Конгресс этот состоялся (с нашей стороны были на конгрессе Брюс и Остерман). Обе стороны желали мира, но об условиях его не могли сговориться очень долго. Когда же пришли к соглашению, смерть Карла XII помешала делу. После Карла на престол Швеции была избрана его сестра Ульрика-Элеонора, и правление перешло в руки аристократии. Переговоры о мире были прерваны, и возобновилась война. Но теперь Петр стал действовать крайне решительно. Несмотря на поддержку Англии, оказанную Швеции, Петр ежегодно – в 1719, 1720 и 1721 гг. – посылал русские корпуса в самую Швецию и этим принудил шведское правительство возобновить мирные переговоры. В 1721 г. состоялся съезд русских и шведских дипломатов в Ништадте (недалеко от Або), и 30 августа 1721 г. мир был заключен. Условия Ништадтского мира были таковы: Петр получил Лифляндию, Эстляндию, Ингрию и Карелию, возвращал Финляндию, уплачивал два миллиона ефимков (голландских талеров) в четыре года и не принимал на себя никаких обязательств против прежних союзников. Петр был чрезвычайно доволен этим миром и торжественно праздновал заключение его.

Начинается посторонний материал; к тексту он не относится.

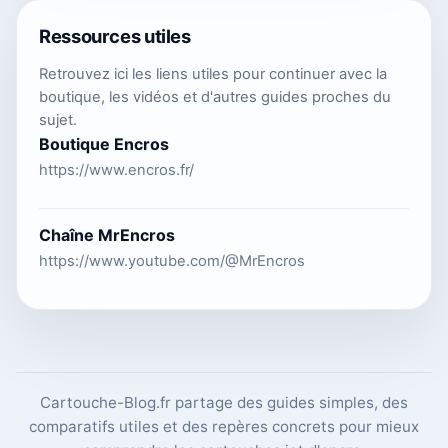
Ressources utiles
Retrouvez ici les liens utiles pour continuer avec la
boutique, les vidéos et d'autres guides proches du
sujet.
Boutique Encros
https://www.encros.fr/
Chaîne MrEncros
https://www.youtube.com/@MrEncros
Cartouche-Blog.fr partage des guides simples, des
comparatifs utiles et des repères concrets pour mieux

Значение этого мира для Московского государства определяется кратко: Россия становилась главной державой на севере Европы, окончательно входила в круг европейских государств, связывала себя с ними общими политическими интересами и получала возможность свободного сообщения со всем Западом посредством новоприобретенных границ. Усиление политического могущества Руси и новые условия политической жизни, созданные миром, были поняты и Петром, и его сотрудниками. Во время торжественного празднования мира 22 октября 1721 г. Сенат поднес Петру титул Императора, Отца отечества и Великого. Петр принял титул Императора. Московское государство, таким образом, стало Всероссийской Империей, и эта перемена послужила внешним знаком перелома, совершившегося в исторической жизни Руси.
Русский государь, по сознанию русских современников, имел право именоваться Императором. Но западноевропейские исторические традиции, вам, конечно, известные, признавали этот титул за одним лишь Императором Священной Римской Империи (германским). Поэтому на Западе новый титул Петра не был признан сразу. Только Пруссия и Нидерланды признали его немедленно; в 1723 г. его признала Швеция; Австрия и Англия стали его признавать только с 1742 г.; Франция и Испания – и того позже, с 1745 г.